Historically we did this because of a kernel limit on the number of
TAP queues (in Montreal I thought this limit was 32). To my chagrin,
the limit upstream at the time we did it was actually eight. We had
increased the limit from eight to 32 internally, and it appears in
upstream it has subsequently increased upstream to 256. We no longer
use TAP for networking, so that constraint no longer applies for us,
but when looking at removing/raising the limit we discovered no
workloads that clearly benefited from lifting it, and it also placed
more pressure on our virtual networking stack particularly on the Tx
side. We left it as-is.

In terms of current reasons there are really two. One is memory usage.
As you know, virtio-net uses rx/tx pairs, so there's an expectation
that the guest will have an Rx queue for every Tx queue. We run our
individual virtqueues fairly deep (4096 entries) to give guests a wide
time window for re-posting Rx buffers and avoiding starvation on
packet delivery. Filling an Rx vring with max-sized mergeable buffers
(4096 bytes) is 16MB of GFP_ATOMIC allocations. At 32 queues this can
be up to 512MB of memory posted for network buffers. Scaling this to
the largest VM GCE offers today (160 VCPUs -- n1-ultramem-160) keeping
all of the Rx rings full would (in the large average Rx packet size
case) consume up to 2.5 GB(!) of guest RAM. Now, those VMs have 3.8T
of RAM available, but I don't believe we've observed a situation where
they would have benefited from having 2.5 gigs of buffers posted for
incoming network traffic :)

The second reason is interrupt related -- as I mentioned above, we
have found no workloads that clearly benefit from so many queues, but
we have found workloads that degrade. In particular workloads that do
a lot of small packet processing but which aren't extremely latency
sensitive can achieve higher PPS by taking fewer interrupt across
fewer VCPUs due to better batching (this also incurs higher latency,
but at the limit the "busy" cores end up suppressing most interrupts
and spending most of their cycles farming out work). Memcache is a
good example here, particularly if the latency targets for request
completion are in the ~milliseconds range (rather than the
microseconds we typically strive for with TCP_RR-style workloads).

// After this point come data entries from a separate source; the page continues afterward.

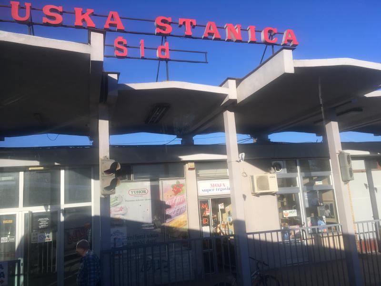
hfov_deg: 61.7
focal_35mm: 29
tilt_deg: +9.0
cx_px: 190
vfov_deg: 48.2
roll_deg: +3.1
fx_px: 319
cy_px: 143
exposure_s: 1/591
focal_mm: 4.15
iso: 25
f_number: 2.2
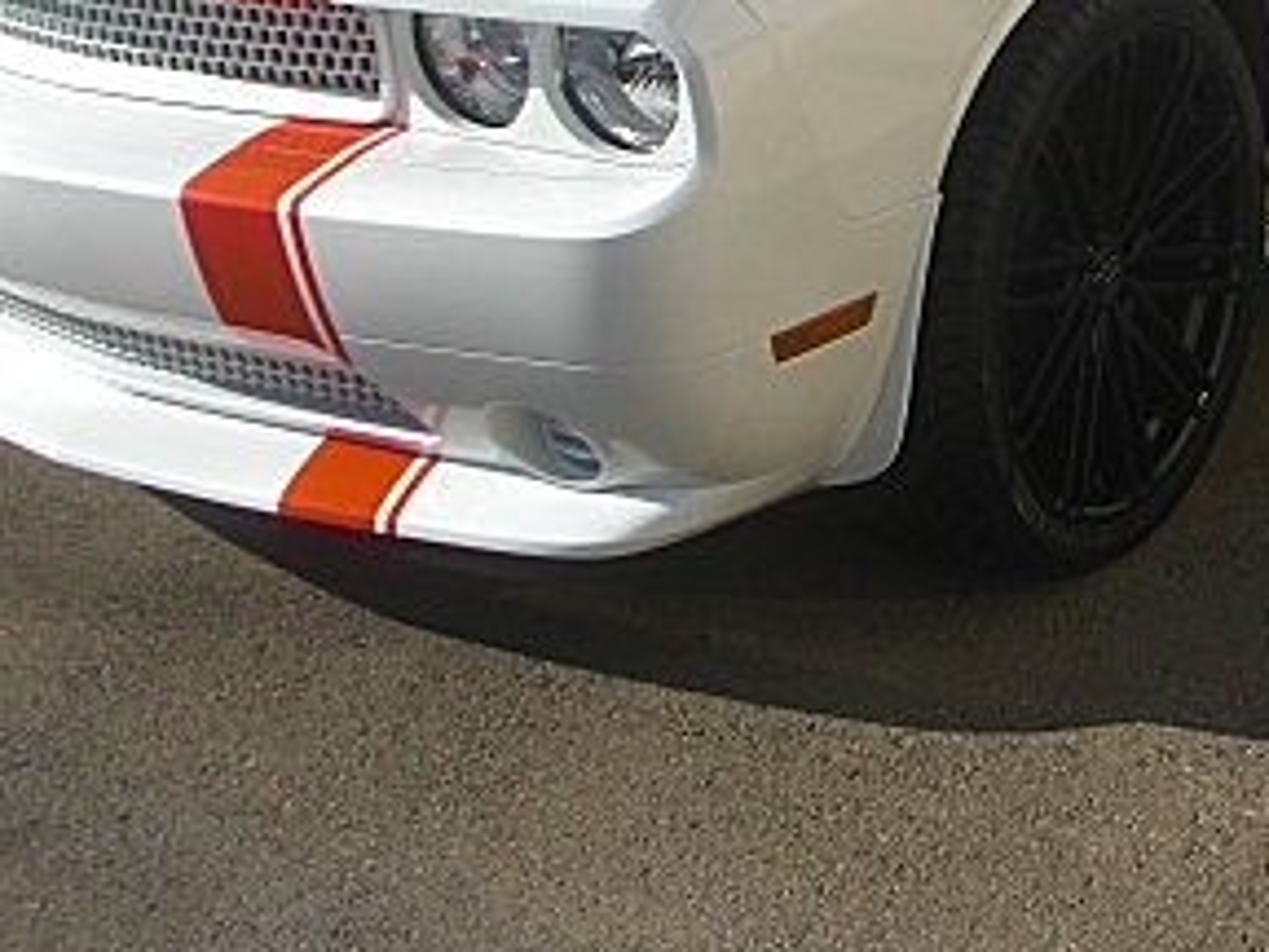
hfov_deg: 24.0
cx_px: 1013
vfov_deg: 18.0
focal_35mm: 80
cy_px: 0
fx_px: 2933
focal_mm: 6.3
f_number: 7.9
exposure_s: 1/125
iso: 50
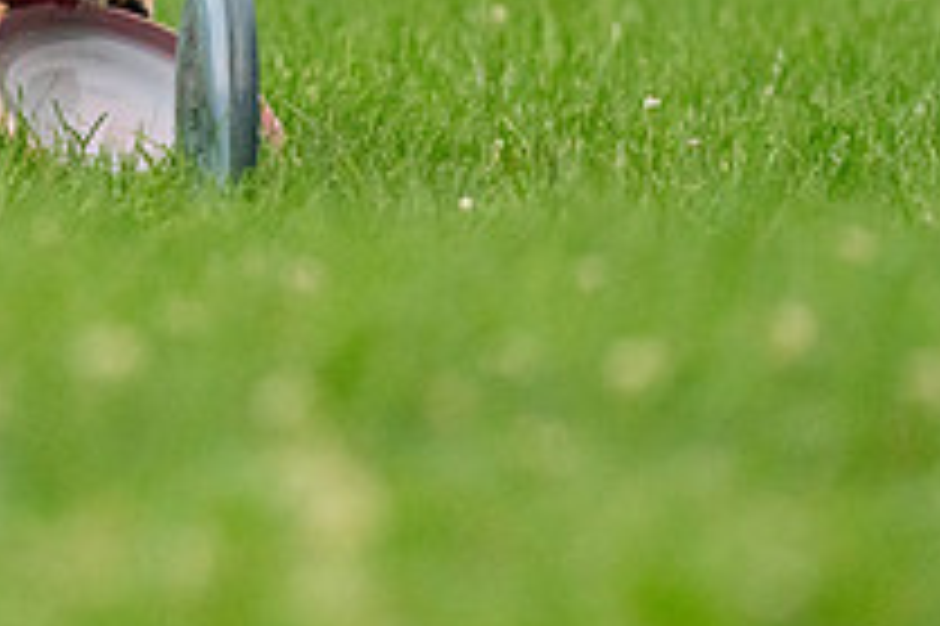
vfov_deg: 1.3
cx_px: 0
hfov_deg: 2.0
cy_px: -151
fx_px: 26925
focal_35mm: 1032
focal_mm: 371
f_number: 6.3
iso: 6400
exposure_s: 1/2000
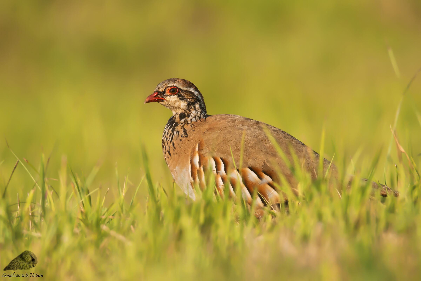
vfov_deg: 1.1
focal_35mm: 1200
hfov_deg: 1.7
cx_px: 210
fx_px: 14035
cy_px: 140
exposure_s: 1/640
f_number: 8
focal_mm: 600
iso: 250
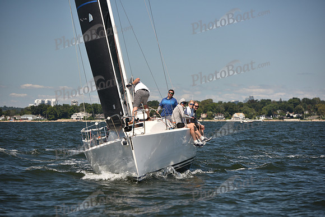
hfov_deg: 14.2
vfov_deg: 9.5
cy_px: 108
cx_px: 162
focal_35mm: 145
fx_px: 1309
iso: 250
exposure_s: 1/1250
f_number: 4
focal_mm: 145
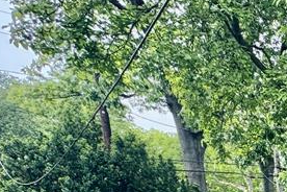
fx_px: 430
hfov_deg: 24.2
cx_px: 475
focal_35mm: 54
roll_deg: +1.5
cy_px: 330
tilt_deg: -10.2
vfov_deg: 19.7
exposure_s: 1/279
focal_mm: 2.22
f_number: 2.2
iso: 40
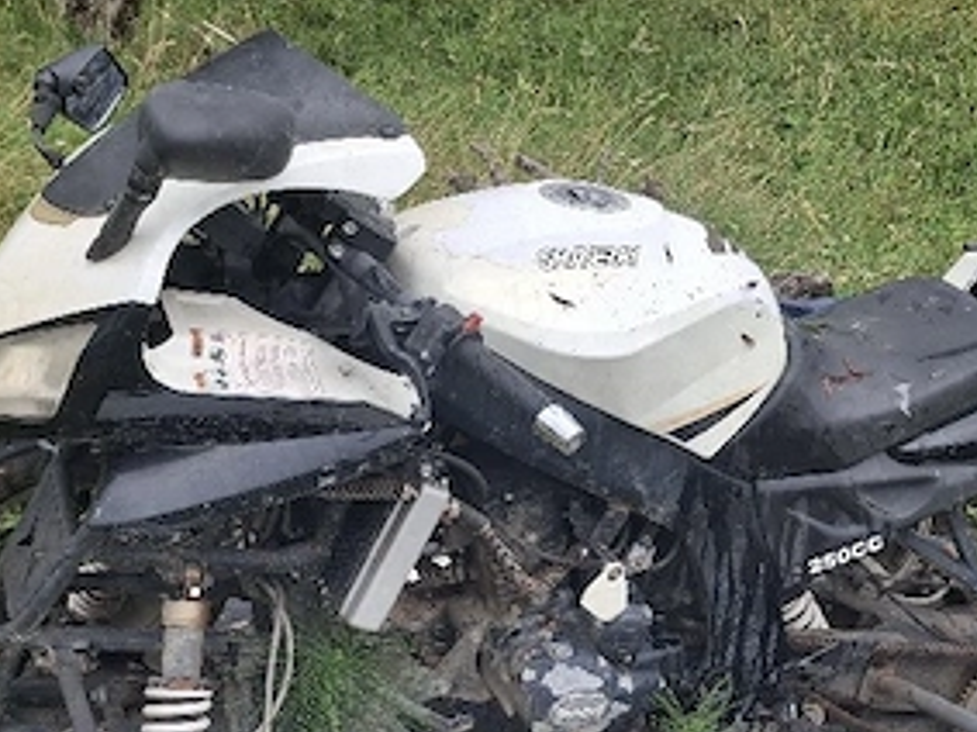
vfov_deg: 27.4
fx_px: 1495
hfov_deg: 36.2
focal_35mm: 53
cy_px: 459
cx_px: 473
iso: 32
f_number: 1.8
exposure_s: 1/455
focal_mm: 4.69
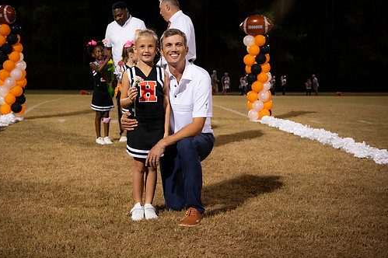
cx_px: 166
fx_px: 592
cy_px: 124
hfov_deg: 36.2
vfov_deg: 24.6
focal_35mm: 55
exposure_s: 1/250
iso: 3200
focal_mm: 46
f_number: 4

All of that said, we haven't been forthcoming with data (and
unfortunately I don't have it handy in a useful form, otherwise I'd
simply post it here), so I understand the hesitation to simply run
with napi_tx across the board. As Willem said, this patch seemed like
the least disruptive way to allow us to continue down the road of
"universal" NAPI Tx and to hopefully get data across enough workloads
(with VMs small, large, and absurdly large :) to present a compelling
argument in one direction or another. As far as I know there aren't
currently any NAPI related ethtool commands (based on a quick perusal
of ethtool.h) -- it seems like it would be fairly involved/heavyweight
to plumb one solely for this unless NAPI Tx is something many users
will want to tune (and for which other drivers would support tuning).